Однажды «господин в новом мундире», Алешин отчим, бил его больную мать. «Даже сейчас вижу, — вспоминает Горький, — эту подлую, длинную ногу, с ярким кантом вдоль штанины, вижу, как она раскачивается в воздухе и бьет носком в грудь женщины». Алеша схватил нож и ударил отчима. Вот этот нож все еще в душе у Горького: для него не в переносном смысле, а в точном, кровном, кровавом — обида России — обида матери.
Но вот для Алеши «отеческий гроб» — «тухлый Дюков пруд, куда дядья зимой бросили отца его в прорубь». Вот какое «отечество» надо полюбить Горькому.
Когда Дедушка бьет Бабушку смертным боем и та молчит, терпит — «мне заказано терпеть», — мы умиляемся:
«Святая Русь! Святая Русь!» Горький не умиляется. Да будь она проклята, эта «святость», если от нее все наши мерзости!
«Вспоминая эти свинцовые мерзости дикой русской жизни, я минутами спрашиваю себя: да стоит ли говорить об этом?

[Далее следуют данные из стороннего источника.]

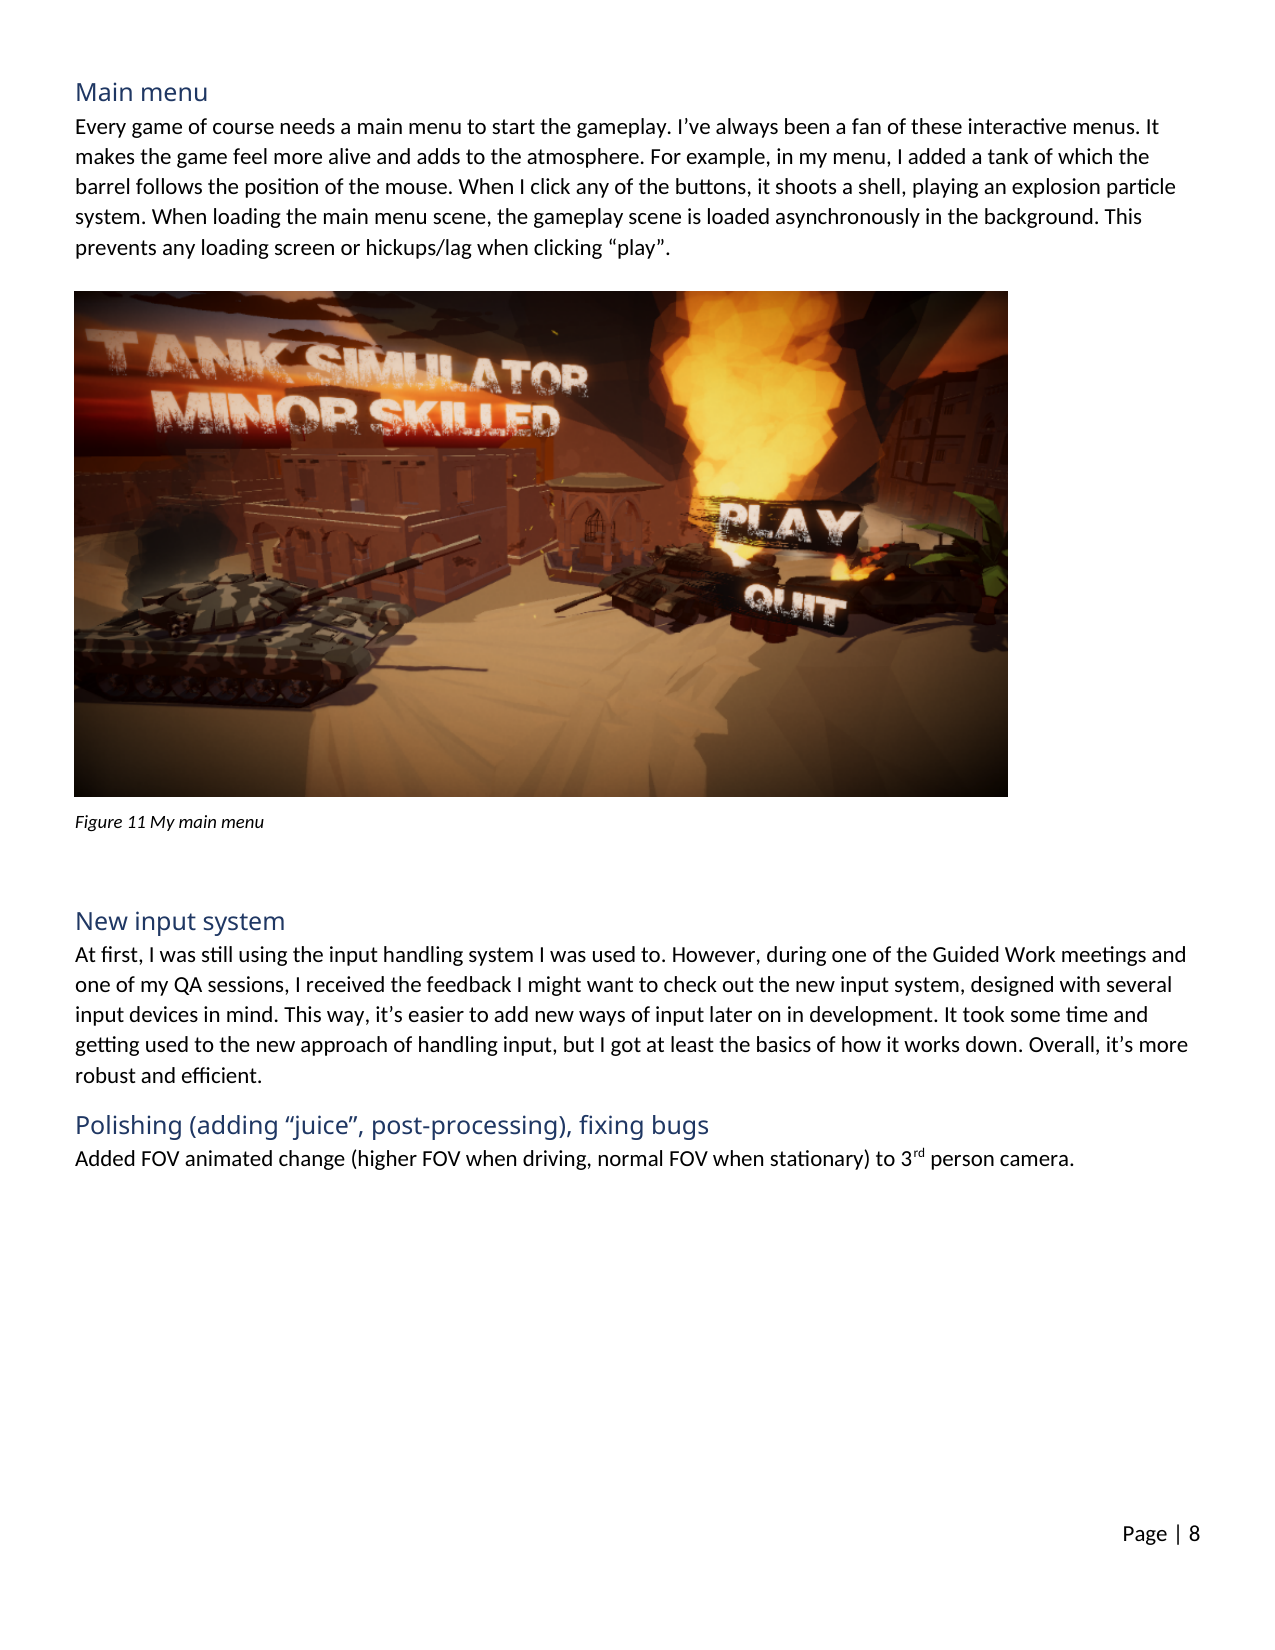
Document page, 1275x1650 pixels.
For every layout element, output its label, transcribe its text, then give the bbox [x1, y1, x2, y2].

picture [74, 291, 1008, 797]
text At first, I was still using the input handling system I was used to. However, during one of the Guided Work meetings and one of my QA sessions, I received the feedback I might want to check out the new input system, designed with several input devices in mind. This way, it’s easier to add new ways of input later on in development. It took some time and getting used to the new approach of handling input, but I got at least the basics of how it works down. Overall, it’s more robust and efficient. [75, 940, 1200, 1089]
subtitle Main menu [75, 75, 1200, 109]
subtitle New input system [75, 903, 1200, 937]
text Every game of course needs a main menu to start the gameplay. I’ve always been a fan of these interactive menus. It makes the game feel more alive and adds to the atmosphere. For example, in my menu, I added a tank of which the barrel follows the position of the mouse. When I click any of the buttons, it shoots a shell, playing an explosion particle system. When loading the main menu scene, the gameplay scene is loaded asynchronously in the background. This prevents any loading screen or hickups/lag when clicking “play”. [75, 112, 1200, 261]
subtitle Polishing (adding “juice”, post-processing), fixing bugs [75, 1108, 1200, 1142]
text Added FOV animated change (higher FOV when driving, normal FOV when stationary) to 3rd person camera. [75, 1144, 1200, 1172]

И с обновленной уверенностью отвечаю — стоит; ибо это — живучая, подлая правда, она не издохла и по сей день. Это та правда, которую необходимо знать до корня, чтобы с корнем же и выдрать ее из памяти, из души человека, из всей жизни нашей, тяжкой и позорной». Никто никогда не говорил об этой правде так, как Горький, потому что все говорили со стороны, извне, а он — изнутри.
По-нашему, по Толстому и Достоевскому — «смирение», «терпение», «неделание», а по Горькому — возмущение, восстание, делание — «страшно верное, страшно русское». И если Россия не только откуда-то пришла, но и куда-то идет, то в этом Горький правее Толстого и Достоевского. В этом Россия грешная святее «святой».